John Wayne Cleaver is dangerous, and he knows it.
He’s spent his life doing his best not to live up to his potential.
He’s obsessed with serial killers, but really doesn’t want to become one. So for his own sake, and the safety of those around him, he lives by rigid rules he’s written for himself, practicing normal life as if it were a private religion that could save him from damnation.
Dead bodies are normal to John. He likes them, actually. They don’t demand or expect the empathy he’s unable to offer. Perhaps that’s what gives him the objectivity to recognize that there’s something different about the body the police have just found behind the Wash-n-Dry Laundromat—and to appreciate what that difference means.
Now, for the first time, John has to confront a danger outside himself, a threat he can’t control, a menace to everything and everyone he would love, if only he could.
Dan Wells’s debut novel is the first volume of a trilogy that will keep you awake and then haunt your dreams.
“Old skin was my favorite–dry and wrinkled with a texture like antique paper.”
I’m currently reading I’m Not a Serial Killer by Dan Wells.

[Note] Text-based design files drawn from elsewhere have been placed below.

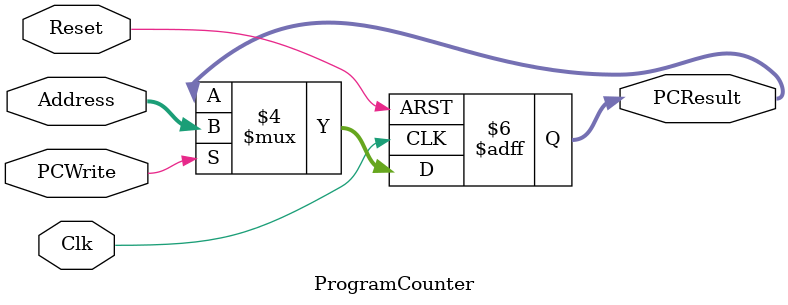
<source format=v>
`timescale 1ns / 1ps


module ProgramCounter(Address, PCResult, Reset, Clk,
                      PCWrite); // Added for Hazard Detection

	input PCWrite;
    input [31:0] Address;
	input Reset, Clk;

	output reg [31:0] PCResult;

    /* Please fill in the implementation here... */
    always @ (posedge Clk or posedge Reset)
    begin
    
        if (Reset == 1)
        begin
            PCResult <= 0;
        end
        else if (PCWrite == 1) // if PCWrite is 1, then write as normal, otherwise don't write
        begin
            PCResult <= Address;
        end
     end
endmodule


</source>
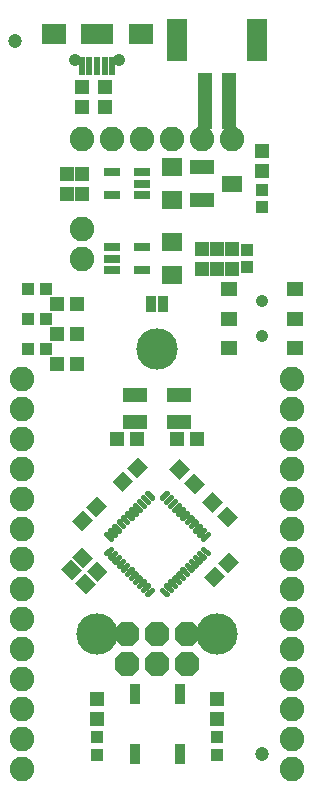
<source format=gbr>
G04 EAGLE Gerber RS-274X export*
G75*
%MOMM*%
%FSLAX34Y34*%
%LPD*%
%INSoldermask Top*%
%IPPOS*%
%AMOC8*
5,1,8,0,0,1.08239X$1,22.5*%
G01*
%ADD10P,2.254402X8X22.500000*%
%ADD11R,1.303200X1.203200*%
%ADD12R,1.003200X1.003200*%
%ADD13C,2.082800*%
%ADD14R,1.203200X1.303200*%
%ADD15R,2.003200X1.203200*%
%ADD16R,1.203200X4.803200*%
%ADD17R,1.803200X3.603200*%
%ADD18R,1.353200X1.203200*%
%ADD19C,1.053200*%
%ADD20R,0.838200X1.473200*%
%ADD21R,1.403200X0.753200*%
%ADD22C,1.203200*%
%ADD23C,0.457909*%
%ADD24R,2.103200X1.303200*%
%ADD25R,0.603200X1.603200*%
%ADD26R,2.000000X1.700000*%
%ADD27R,2.700000X1.700000*%
%ADD28R,1.803200X1.603200*%
%ADD29R,0.965200X1.727200*%
%ADD30C,3.505200*%


D10*
X101600Y101600D03*
X101600Y127000D03*
X127000Y101600D03*
X127000Y127000D03*
X152400Y101600D03*
X152400Y127000D03*
D11*
X42300Y355600D03*
X59300Y355600D03*
D12*
X17900Y368300D03*
X32900Y368300D03*
D11*
X42300Y381000D03*
X59300Y381000D03*
D12*
X17900Y393700D03*
X32900Y393700D03*
D13*
X12700Y342900D03*
X12700Y317500D03*
X12700Y292100D03*
X12700Y266700D03*
X12700Y241300D03*
X12700Y215900D03*
X12700Y190500D03*
X12700Y165100D03*
X12700Y139700D03*
X12700Y114300D03*
X12700Y88900D03*
X12700Y63500D03*
X12700Y38100D03*
X12700Y12700D03*
D11*
G36*
X72701Y222943D02*
X63487Y213729D01*
X54979Y222237D01*
X64193Y231451D01*
X72701Y222943D01*
G37*
G36*
X84721Y234963D02*
X75507Y225749D01*
X66999Y234257D01*
X76213Y243471D01*
X84721Y234963D01*
G37*
D14*
X50800Y516500D03*
X50800Y499500D03*
D12*
X32900Y419100D03*
X17900Y419100D03*
D11*
X59300Y406400D03*
X42300Y406400D03*
D15*
X165100Y522000D03*
X165100Y494000D03*
D16*
X167800Y577680D03*
X187800Y577680D03*
D17*
X143800Y629680D03*
X211800Y629680D03*
D18*
X187650Y418700D03*
X187650Y393700D03*
X187650Y368700D03*
X244150Y418700D03*
X244150Y393700D03*
X244150Y368700D03*
D19*
X215900Y408700D03*
X215900Y378700D03*
D20*
X194619Y508000D03*
X186381Y508000D03*
D13*
X165100Y546100D03*
X190500Y546100D03*
X88900Y546100D03*
X63500Y546100D03*
X63500Y469900D03*
X63500Y444500D03*
X139700Y546100D03*
X114300Y546100D03*
D21*
X114601Y498500D03*
X114601Y508000D03*
X114601Y517500D03*
X88599Y517500D03*
X88599Y498500D03*
D14*
X63500Y516500D03*
X63500Y499500D03*
D22*
X215900Y25400D03*
X6350Y628650D03*
D11*
G36*
X101289Y267277D02*
X110503Y276491D01*
X119011Y267983D01*
X109797Y258769D01*
X101289Y267277D01*
G37*
G36*
X89269Y255257D02*
X98483Y264471D01*
X106991Y255963D01*
X97777Y246749D01*
X89269Y255257D01*
G37*
G36*
X178599Y187107D02*
X187813Y196321D01*
X196321Y187813D01*
X187107Y178599D01*
X178599Y187107D01*
G37*
G36*
X166579Y175087D02*
X175793Y184301D01*
X184301Y175793D01*
X175087Y166579D01*
X166579Y175087D01*
G37*
D14*
X76200Y72000D03*
X76200Y55000D03*
D12*
X76200Y24250D03*
X76200Y39250D03*
D23*
X166204Y207326D02*
X170059Y211181D01*
X166204Y207326D02*
X165883Y207647D01*
X169738Y211502D01*
X170059Y211181D01*
X166524Y214716D02*
X162669Y210861D01*
X162348Y211182D01*
X166203Y215037D01*
X166524Y214716D01*
X163138Y218102D02*
X159283Y214247D01*
X158962Y214568D01*
X162817Y218423D01*
X163138Y218102D01*
X159602Y221638D02*
X155747Y217783D01*
X155426Y218104D01*
X159281Y221959D01*
X159602Y221638D01*
X156216Y225024D02*
X152361Y221169D01*
X152040Y221490D01*
X155895Y225345D01*
X156216Y225024D01*
X152681Y228560D02*
X148826Y224705D01*
X148505Y225026D01*
X152360Y228881D01*
X152681Y228560D01*
X148824Y232416D02*
X144969Y228561D01*
X148824Y232416D02*
X149145Y232095D01*
X145290Y228240D01*
X144969Y228561D01*
X141583Y231947D02*
X145438Y235802D01*
X145759Y235481D01*
X141904Y231626D01*
X141583Y231947D01*
X138047Y235483D02*
X141902Y239338D01*
X142223Y239017D01*
X138368Y235162D01*
X138047Y235483D01*
X134661Y238869D02*
X138516Y242724D01*
X138837Y242403D01*
X134982Y238548D01*
X134661Y238869D01*
X131126Y242404D02*
X134981Y246259D01*
X135302Y245938D01*
X131447Y242083D01*
X131126Y242404D01*
X122874Y242404D02*
X119019Y246259D01*
X122874Y242404D02*
X122553Y242083D01*
X118698Y245938D01*
X119019Y246259D01*
X115484Y242724D02*
X119339Y238869D01*
X119018Y238548D01*
X115163Y242403D01*
X115484Y242724D01*
X112098Y239338D02*
X115953Y235483D01*
X115632Y235162D01*
X111777Y239017D01*
X112098Y239338D01*
X108562Y235802D02*
X112417Y231947D01*
X112096Y231626D01*
X108241Y235481D01*
X108562Y235802D01*
X105176Y232416D02*
X109031Y228561D01*
X108710Y228240D01*
X104855Y232095D01*
X105176Y232416D01*
X101640Y228881D02*
X105495Y225026D01*
X105174Y224705D01*
X101319Y228560D01*
X101640Y228881D01*
X97784Y225024D02*
X101639Y221169D01*
X97784Y225024D02*
X98105Y225345D01*
X101960Y221490D01*
X101639Y221169D01*
X98253Y217783D02*
X94398Y221638D01*
X94719Y221959D01*
X98574Y218104D01*
X98253Y217783D01*
X94717Y214247D02*
X90862Y218102D01*
X91183Y218423D01*
X95038Y214568D01*
X94717Y214247D01*
X91331Y210861D02*
X87476Y214716D01*
X87797Y215037D01*
X91652Y211182D01*
X91331Y210861D01*
X87796Y207326D02*
X83941Y211181D01*
X84262Y211502D01*
X88117Y207647D01*
X87796Y207326D01*
X87796Y199074D02*
X83941Y195219D01*
X87796Y199074D02*
X88117Y198753D01*
X84262Y194898D01*
X83941Y195219D01*
X87476Y191684D02*
X91331Y195539D01*
X91652Y195218D01*
X87797Y191363D01*
X87476Y191684D01*
X90862Y188298D02*
X94717Y192153D01*
X95038Y191832D01*
X91183Y187977D01*
X90862Y188298D01*
X94398Y184762D02*
X98253Y188617D01*
X98574Y188296D01*
X94719Y184441D01*
X94398Y184762D01*
X97784Y181376D02*
X101639Y185231D01*
X101960Y184910D01*
X98105Y181055D01*
X97784Y181376D01*
X101319Y177840D02*
X105174Y181695D01*
X105495Y181374D01*
X101640Y177519D01*
X101319Y177840D01*
X105176Y173984D02*
X109031Y177839D01*
X105176Y173984D02*
X104855Y174305D01*
X108710Y178160D01*
X109031Y177839D01*
X112417Y174453D02*
X108562Y170598D01*
X108241Y170919D01*
X112096Y174774D01*
X112417Y174453D01*
X115953Y170917D02*
X112098Y167062D01*
X111777Y167383D01*
X115632Y171238D01*
X115953Y170917D01*
X119339Y167531D02*
X115484Y163676D01*
X115163Y163997D01*
X119018Y167852D01*
X119339Y167531D01*
X122874Y163996D02*
X119019Y160141D01*
X118698Y160462D01*
X122553Y164317D01*
X122874Y163996D01*
X131126Y163996D02*
X134981Y160141D01*
X131126Y163996D02*
X131447Y164317D01*
X135302Y160462D01*
X134981Y160141D01*
X138516Y163676D02*
X134661Y167531D01*
X134982Y167852D01*
X138837Y163997D01*
X138516Y163676D01*
X141902Y167062D02*
X138047Y170917D01*
X138368Y171238D01*
X142223Y167383D01*
X141902Y167062D01*
X145438Y170598D02*
X141583Y174453D01*
X141904Y174774D01*
X145759Y170919D01*
X145438Y170598D01*
X148824Y173984D02*
X144969Y177839D01*
X145290Y178160D01*
X149145Y174305D01*
X148824Y173984D01*
X152360Y177519D02*
X148505Y181374D01*
X148826Y181695D01*
X152681Y177840D01*
X152360Y177519D01*
X156216Y181376D02*
X152361Y185231D01*
X156216Y181376D02*
X155895Y181055D01*
X152040Y184910D01*
X152361Y185231D01*
X155747Y188617D02*
X159602Y184762D01*
X159281Y184441D01*
X155426Y188296D01*
X155747Y188617D01*
X159283Y192153D02*
X163138Y188298D01*
X162817Y187977D01*
X158962Y191832D01*
X159283Y192153D01*
X162669Y195539D02*
X166524Y191684D01*
X166203Y191363D01*
X162348Y195218D01*
X162669Y195539D01*
X166204Y199074D02*
X170059Y195219D01*
X169738Y194898D01*
X165883Y198753D01*
X166204Y199074D01*
D24*
X145500Y329000D03*
X108500Y306000D03*
X145500Y306000D03*
X108500Y329000D03*
D11*
X110100Y292100D03*
X93100Y292100D03*
X143900Y292100D03*
X160900Y292100D03*
G36*
X146743Y257499D02*
X137529Y266713D01*
X146037Y275221D01*
X155251Y266007D01*
X146743Y257499D01*
G37*
G36*
X158763Y245479D02*
X149549Y254693D01*
X158057Y263201D01*
X167271Y253987D01*
X158763Y245479D01*
G37*
G36*
X185997Y235261D02*
X195211Y226047D01*
X186703Y217539D01*
X177489Y226753D01*
X185997Y235261D01*
G37*
G36*
X173977Y247281D02*
X183191Y238067D01*
X174683Y229559D01*
X165469Y238773D01*
X173977Y247281D01*
G37*
D14*
X177800Y72000D03*
X177800Y55000D03*
D12*
X177800Y24250D03*
X177800Y39250D03*
D14*
X63500Y572525D03*
X63500Y589525D03*
X82550Y572525D03*
X82550Y589525D03*
D25*
X76200Y608000D03*
X82700Y608000D03*
X89200Y608000D03*
X69700Y608000D03*
X63200Y608000D03*
D19*
X95200Y613000D03*
X57200Y613000D03*
D26*
X113040Y635000D03*
X39360Y635000D03*
D27*
X76200Y635000D03*
D14*
X165100Y453000D03*
X165100Y436000D03*
D28*
X139700Y430500D03*
X139700Y458500D03*
D14*
X190500Y436000D03*
X190500Y453000D03*
D12*
X203200Y452000D03*
X203200Y437000D03*
D14*
X177800Y436000D03*
X177800Y453000D03*
D21*
X88599Y454000D03*
X88599Y444500D03*
X88599Y435000D03*
X114601Y435000D03*
X114601Y454000D03*
D20*
X132080Y406400D03*
X121920Y406400D03*
D11*
G36*
X75807Y188161D02*
X85021Y178947D01*
X76513Y170439D01*
X67299Y179653D01*
X75807Y188161D01*
G37*
G36*
X63787Y200181D02*
X73001Y190967D01*
X64493Y182459D01*
X55279Y191673D01*
X63787Y200181D01*
G37*
G36*
X54943Y172659D02*
X45729Y181873D01*
X54237Y190381D01*
X63451Y181167D01*
X54943Y172659D01*
G37*
G36*
X66963Y160639D02*
X57749Y169853D01*
X66257Y178361D01*
X75471Y169147D01*
X66963Y160639D01*
G37*
D13*
X241300Y342900D03*
X241300Y317500D03*
X241300Y292100D03*
X241300Y266700D03*
X241300Y241300D03*
X241300Y215900D03*
X241300Y190500D03*
X241300Y165100D03*
X241300Y139700D03*
X241300Y114300D03*
X241300Y88900D03*
X241300Y63500D03*
X241300Y38100D03*
X241300Y12700D03*
D29*
X146050Y76200D03*
X146050Y25400D03*
X107950Y76200D03*
X107950Y25400D03*
D28*
X139700Y494000D03*
X139700Y522000D03*
D14*
X215900Y518550D03*
X215900Y535550D03*
D12*
X215900Y487800D03*
X215900Y502800D03*
D30*
X127000Y368300D03*
X177800Y127000D03*
X76200Y127000D03*
M02*

</source>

The above quote is a sentence from the fourth paragraph of page one.
So . . . yeah. I read that and had to keep reading. Plus, I’ve read the Partial Sequence, also by Dan Wells, and loved all of those books so much I posted rave reviews for each one here on my blog.
So far, all I can say is that, this kid (John) is sick in the head. I’m undecided as to whether or not he really is a killer. I’m kind of thinking that the kid is fixated on death; the idea of seeing someone or something dead is not the same as making that someone dead and i’m hoping the John realizes the difference before he makes a choice he can’t take back.
There’s not much more I can say about the book, except that . . . I have high expectations!